*** Block opens ***

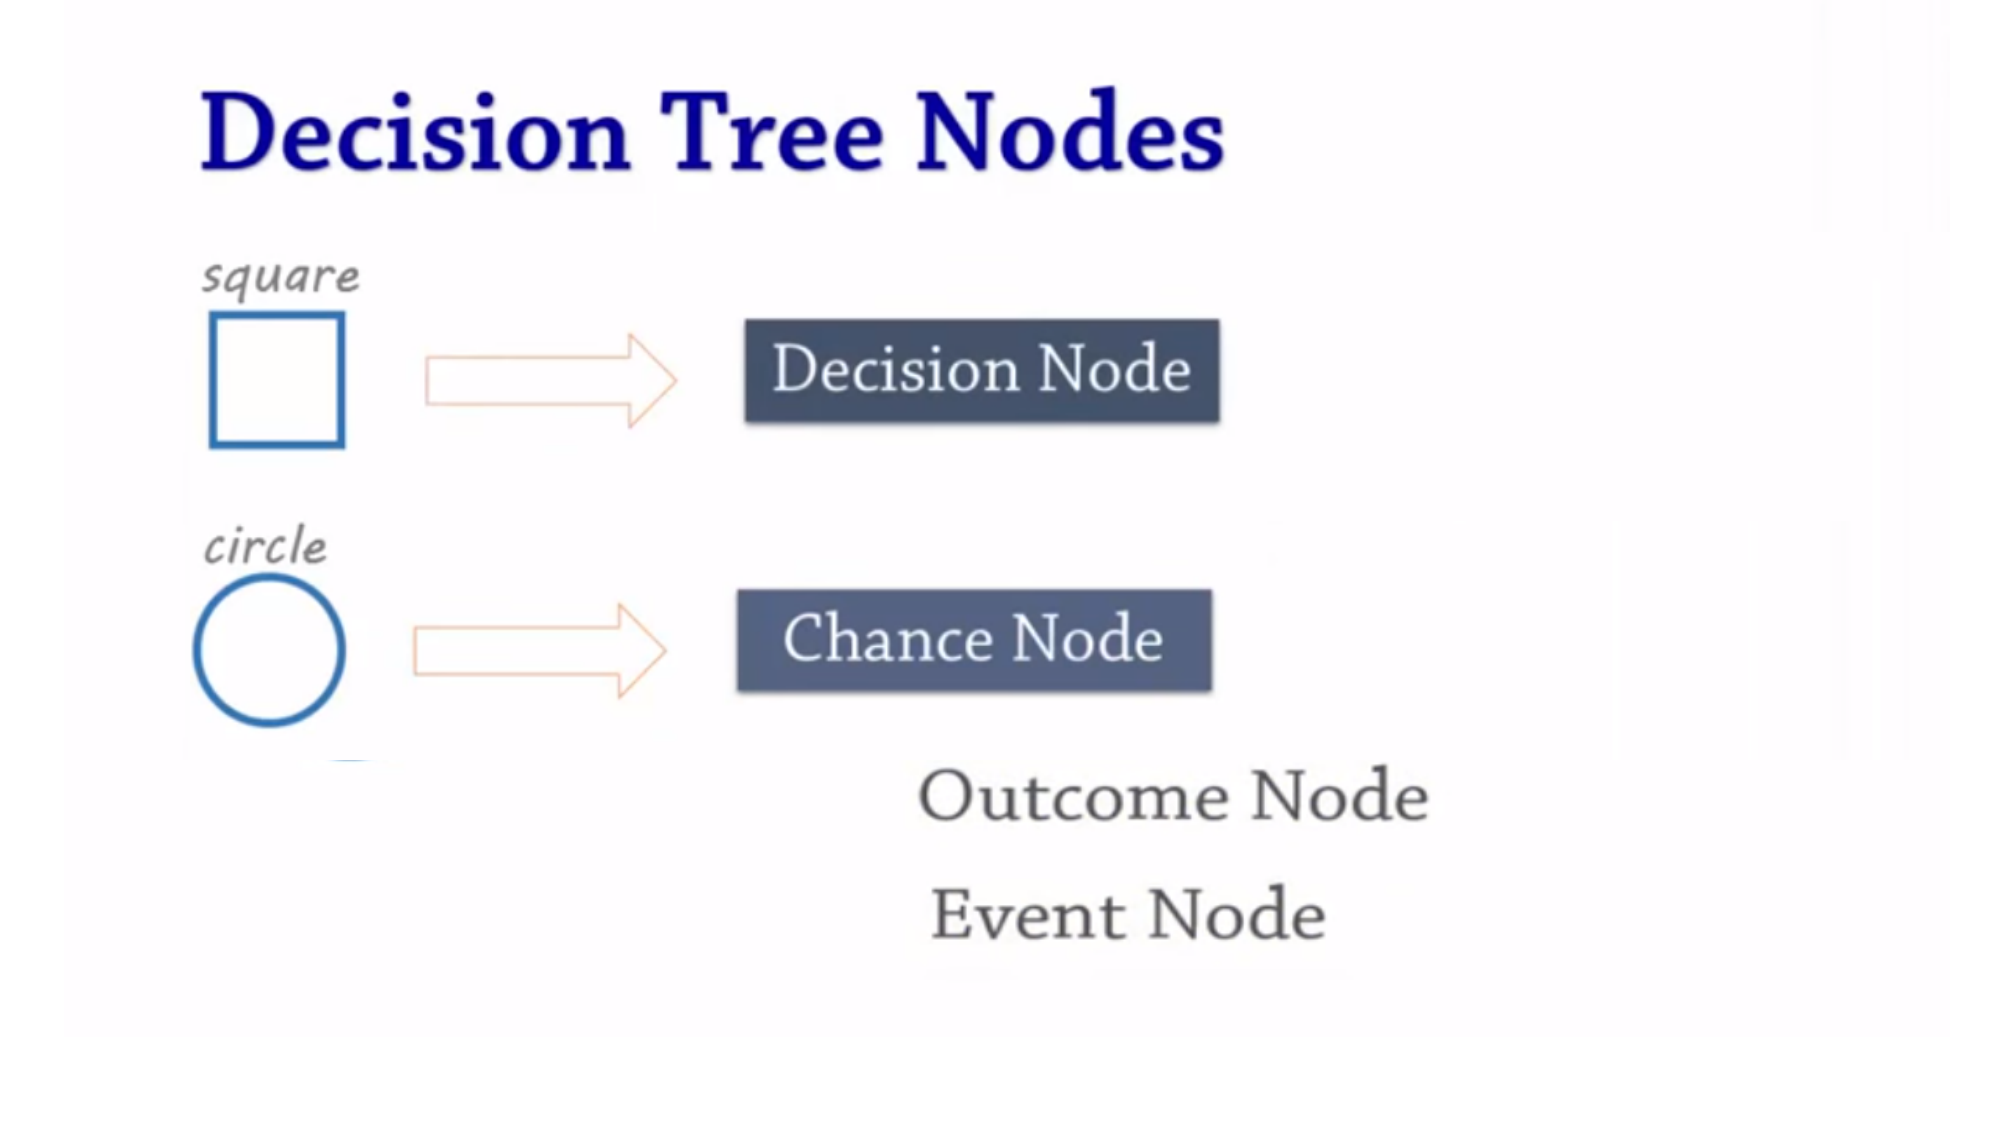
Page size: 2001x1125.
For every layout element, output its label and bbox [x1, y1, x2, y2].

picture [64, 0, 1950, 1037]
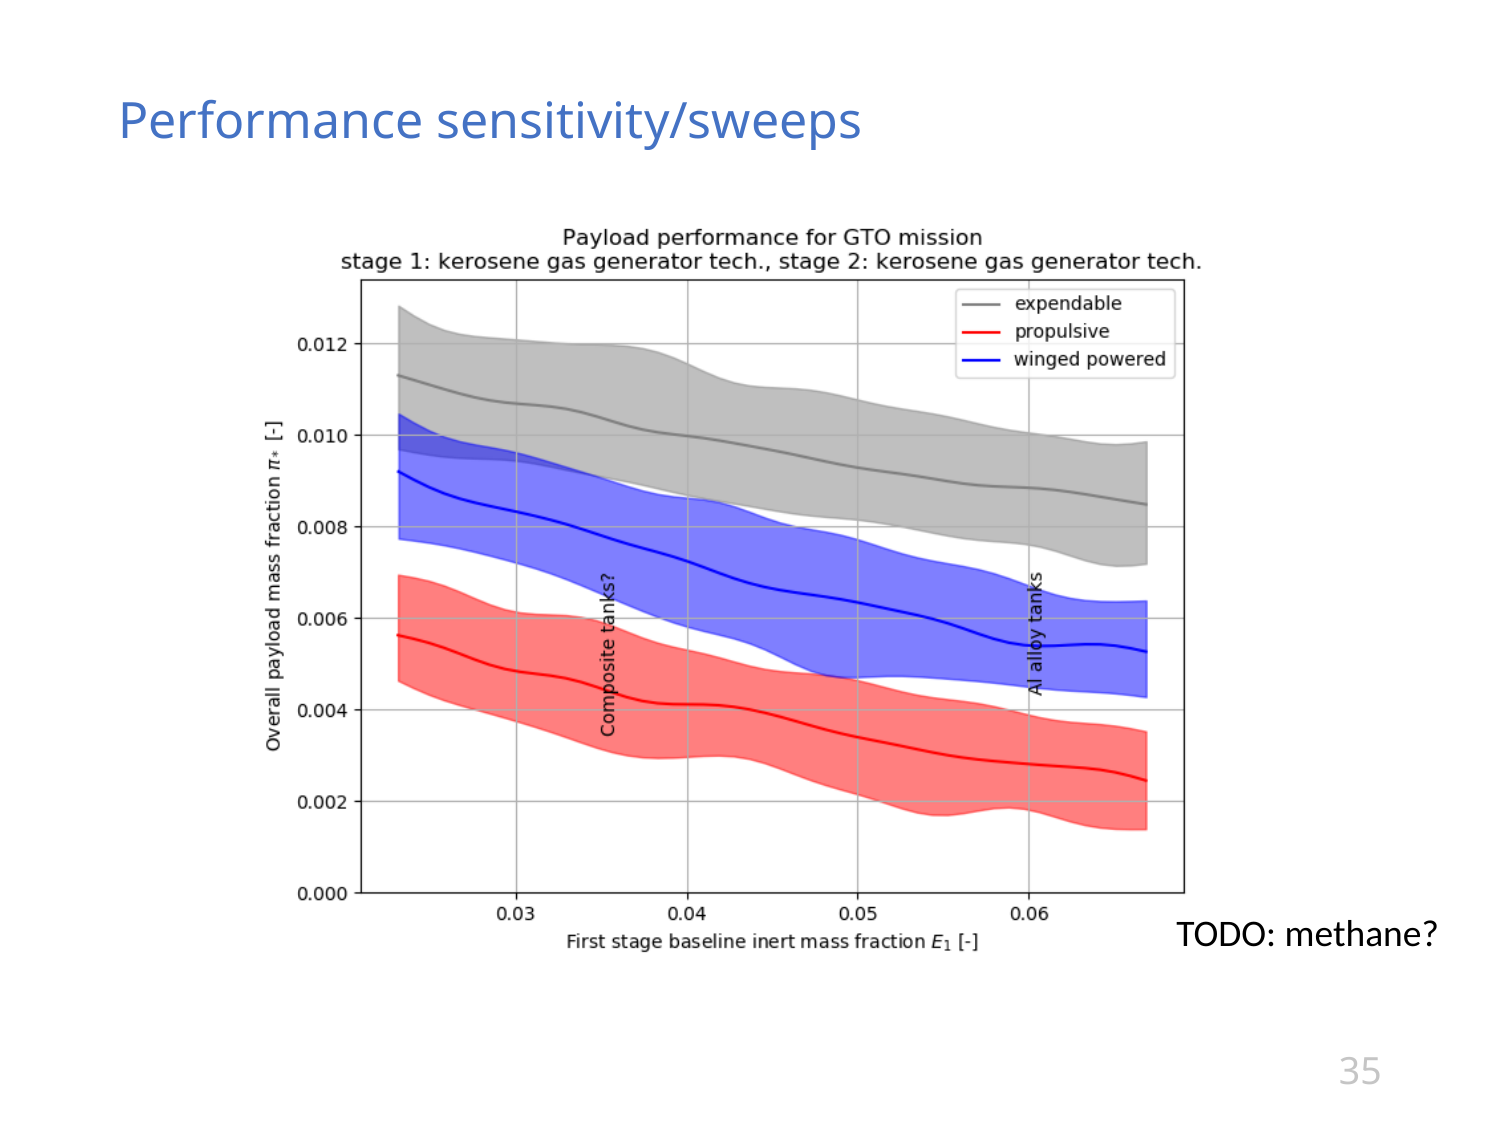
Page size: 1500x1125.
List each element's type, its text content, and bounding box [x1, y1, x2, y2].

slide_number 35 [1059, 1042, 1397, 1103]
text_box TODO: methane? [1290, 901, 1455, 961]
picture [228, 184, 1290, 980]
title Performance sensitivity/sweeps [103, 59, 1397, 185]
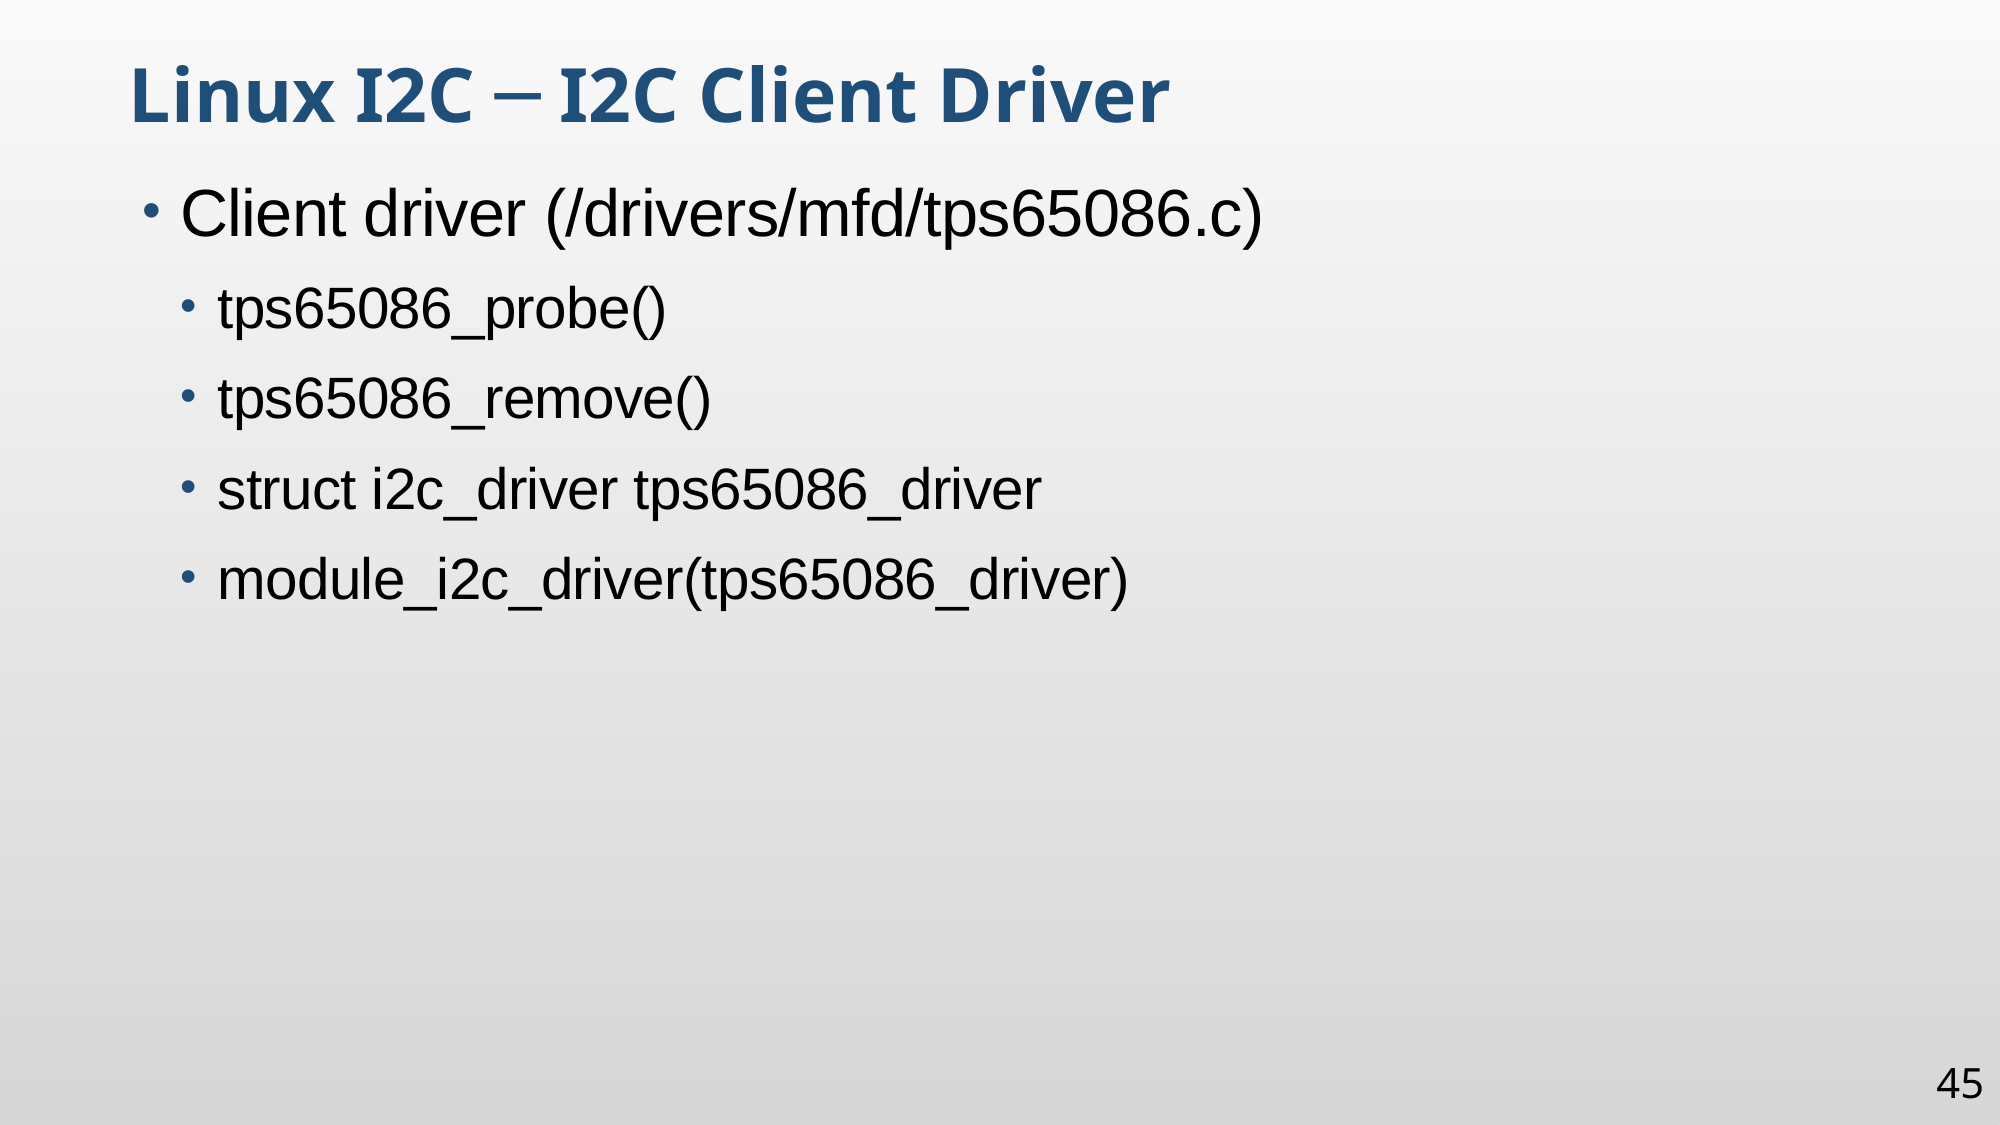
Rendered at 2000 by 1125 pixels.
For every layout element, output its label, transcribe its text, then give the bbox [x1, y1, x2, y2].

text_box Linux I2C ─ I2C Client Driver [113, 30, 1886, 147]
list Client driver (/drivers/mfd/tps65086.c) tps65086_probe() tps65086_remove() struct i2c_driver tps65086_driver module_i2c_driver(tps65086_driver) [125, 146, 1945, 1076]
text_box 45 [1811, 1070, 2000, 1101]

*** Block closes ***

WORK TASK —
Would you transcribe, exactly and only, the lines from the one that contains "List each element's" through the last line of the data above, without any pictures?

REPLY TO THE EXERCISE —
List each element's type, its text content, and bounding box [x1, y1, x2, y2].

slide_number 35 [1059, 1042, 1397, 1103]
text_box TODO: methane? [1290, 901, 1455, 961]
picture [228, 184, 1290, 980]
title Performance sensitivity/sweeps [103, 59, 1397, 185]
Rendered at 2000 by 1125 pixels.
For every layout element, output its label, transcribe its text, then give the bbox [x1, y1, x2, y2].

text_box Linux I2C ─ I2C Client Driver [113, 30, 1886, 147]
list Client driver (/drivers/mfd/tps65086.c) tps65086_probe() tps65086_remove() struct i2c_driver tps65086_driver module_i2c_driver(tps65086_driver) [125, 146, 1945, 1076]
text_box 45 [1811, 1070, 2000, 1101]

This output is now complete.